Wesley Stace: Charles Jessold, Considered as a Murderer

Every so often someone will come into the store, look around stupefied, and say something along the lines of You mean all these books are mysteries? I usually point out that we could fill several bookstores our size with completely different mysteries, and the truth is that Aunt Agatha’s, crowded as it may appear, represents a mere drop in the vast ocean of mystery.

Since the defining era of Holmes and Poirot, the big fishes of these waters have been the series sharks, gobbling much of the available attention and profits with the continuing adventures of a single character or school of characters swimming their way through a number of books. But there are other currents in the genre, rising from the dark depths of the ghost story and the gothic, solitary self-enclosed novels where the seemingly placid surface of everyday life grows slowly menacing and powerful riptides and unpredictable squalls appear. In a way stand-alones are even more unpredictable than series books because in the former no character is guaranteed survival in order to play a part in a future installment – anyone can be killed – or be a killer.
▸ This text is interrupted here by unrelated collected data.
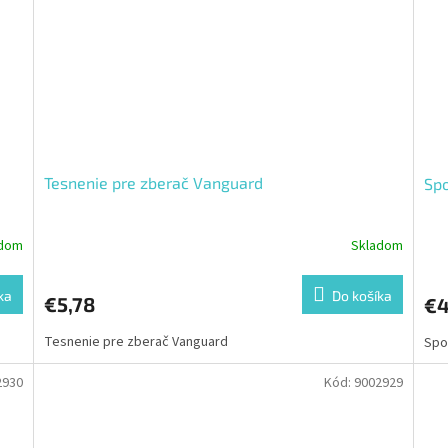
Tesnenie pre zberač Vanguard
Spo
adom
Skladom
ka
Do košíka
€5,78
€4
Tesnenie pre zberač Vanguard
Spo
2930
Kód:
9002929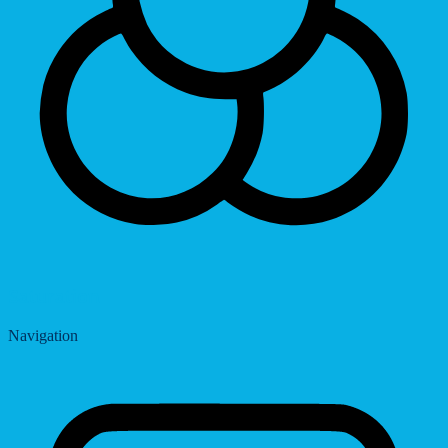
Saturation
Navigation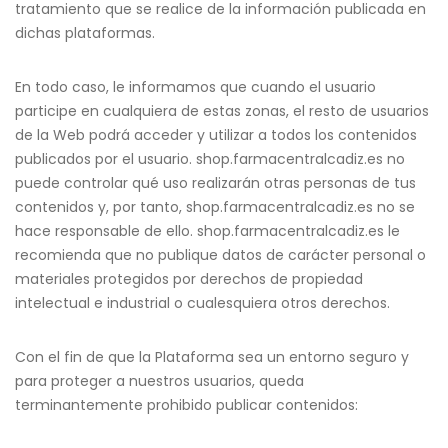
tratamiento que se realice de la información publicada en
dichas plataformas.
En todo caso, le informamos que cuando el usuario
participe en cualquiera de estas zonas, el resto de usuarios
de la Web podrá acceder y utilizar a todos los contenidos
publicados por el usuario. shop.farmacentralcadiz.es no
puede controlar qué uso realizarán otras personas de tus
contenidos y, por tanto, shop.farmacentralcadiz.es no se
hace responsable de ello. shop.farmacentralcadiz.es le
recomienda que no publique datos de carácter personal o
materiales protegidos por derechos de propiedad
intelectual e industrial o cualesquiera otros derechos.
Con el fin de que la Plataforma sea un entorno seguro y
para proteger a nuestros usuarios, queda
terminantemente prohibido publicar contenidos: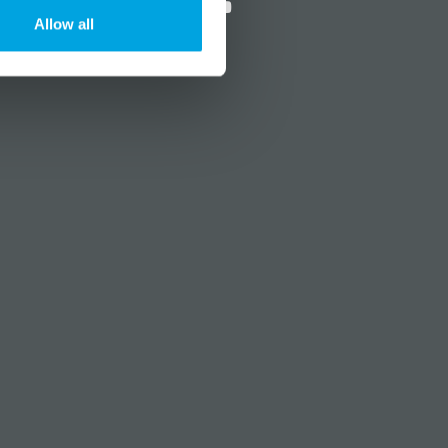
Allow all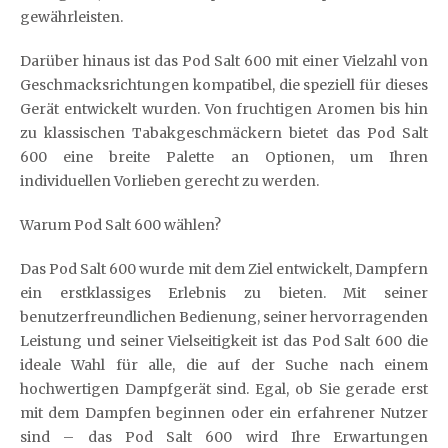
gewährleisten.
Darüber hinaus ist das Pod Salt 600 mit einer Vielzahl von
Geschmacksrichtungen kompatibel, die speziell für dieses
Gerät entwickelt wurden. Von fruchtigen Aromen bis hin
zu klassischen Tabakgeschmäckern bietet das Pod Salt
600 eine breite Palette an Optionen, um Ihren
individuellen Vorlieben gerecht zu werden.
Warum Pod Salt 600 wählen?
Das Pod Salt 600 wurde mit dem Ziel entwickelt, Dampfern
ein erstklassiges Erlebnis zu bieten. Mit seiner
benutzerfreundlichen Bedienung, seiner hervorragenden
Leistung und seiner Vielseitigkeit ist das Pod Salt 600 die
ideale Wahl für alle, die auf der Suche nach einem
hochwertigen Dampfgerät sind. Egal, ob Sie gerade erst
mit dem Dampfen beginnen oder ein erfahrener Nutzer
sind – das Pod Salt 600 wird Ihre Erwartungen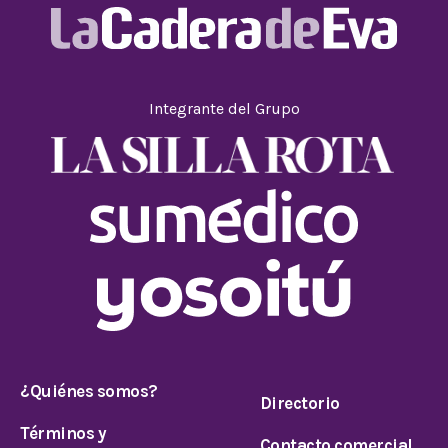
Integrante del Grupo
¿Quiénes somos?
Directorio
Términos y
Contacto comercial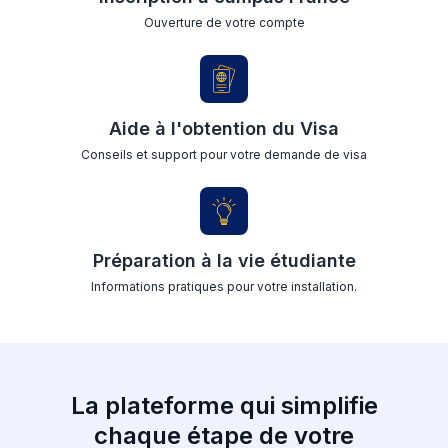
Ouverture de votre compte
Aide à l'obtention du Visa
Conseils et support pour votre demande de visa
Préparation à la vie étudiante
Informations pratiques pour votre installation.
La plateforme qui simplifie
chaque étape de votre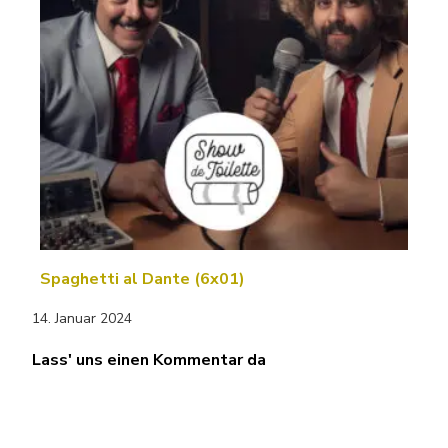
Spaghetti al Dante (6x01)
14. Januar 2024
Lass' uns einen Kommentar da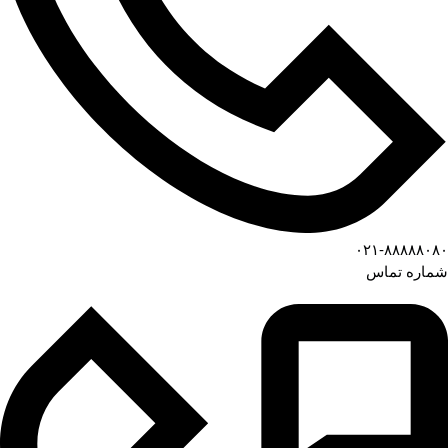
۰۲۱-۸۸۸۸۸۰۸۰
شماره تماس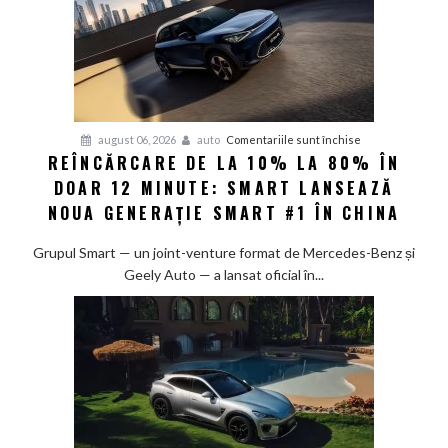
pentru
august 06, 2026
auto
Comentariile sunt închise
REÎNCĂRCARE DE LA 10% LA 80% ÎN
Reîncărcare
DOAR 12 MINUTE: SMART LANSEAZĂ
de
la
NOUA GENERAȚIE SMART #1 ÎN CHINA
10%
la
Grupul Smart — un joint-venture format de Mercedes-Benz și
80%
Geely Auto — a lansat oficial în...
în
doar
12
minute:
Smart
lansează
noua
generație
Such a creature is Wesley Stace’s excellent Charles Jessold, Considered as a Murderer. The tale of an early 20th century composer, the eponymous Jessop, who, egged on by the narrator, Leslie Shepherd, a music critic, cuts a controversial and revitalizing path through the world of English music. The evocation of a certain time and social strata is masterful, full of skillful observation and sharply etched characters, but even as I was irresistibly drawn in I wondered, as I often do when presented with a “literary” mystery, if it was in fact a mystery at all. But the foreshadowing  implied by Jessold’s obsession with gory English folk songs and the notorious Renaissance composer and murderer Carlo Gesualdo soon turns very shadowy indeed.

Stace makes enthralling use of material that, let’s face it, sounds a little stodgy. Jessold is a true musical genius, calculating yet abandoned, willing to do whatever it takes to find inspiration and success. The not so good Shepherd is more the typically repressed English type, cleverly and coldly pulling strings, attempting to manipulate Jessold, the press, public opinion and even his own beautiful, enigmatic wife, until everything tangles into something that more resembles a noose. As the narrative’s perspective deepens, the horrific crime that’s almost a given throughout the story begins to assume a different and quite unexpected complexion.

Wesley Stace (better known in some circles by his stage name John Wesley Harding) weaves themes of adultery, murder, betrayal and self-destruction throughout with the assurance of a great composer, maintaining high literary quality while still affording a great read. The whole effect is rather like Ruth Rendell in Barbara Vine mode, a slow and powerful build up capped with a climax of swift, shocking yet somehow inevitable revelation.

I admit I’m more than a little late on this one – it’s a paperback original that came out in February 2011, but I’m very glad not to have missed it entirely. Had I read it when published it would have ended up on our best of the year list, and, even so, I don’t think I’ll read too many better books in the immediate future.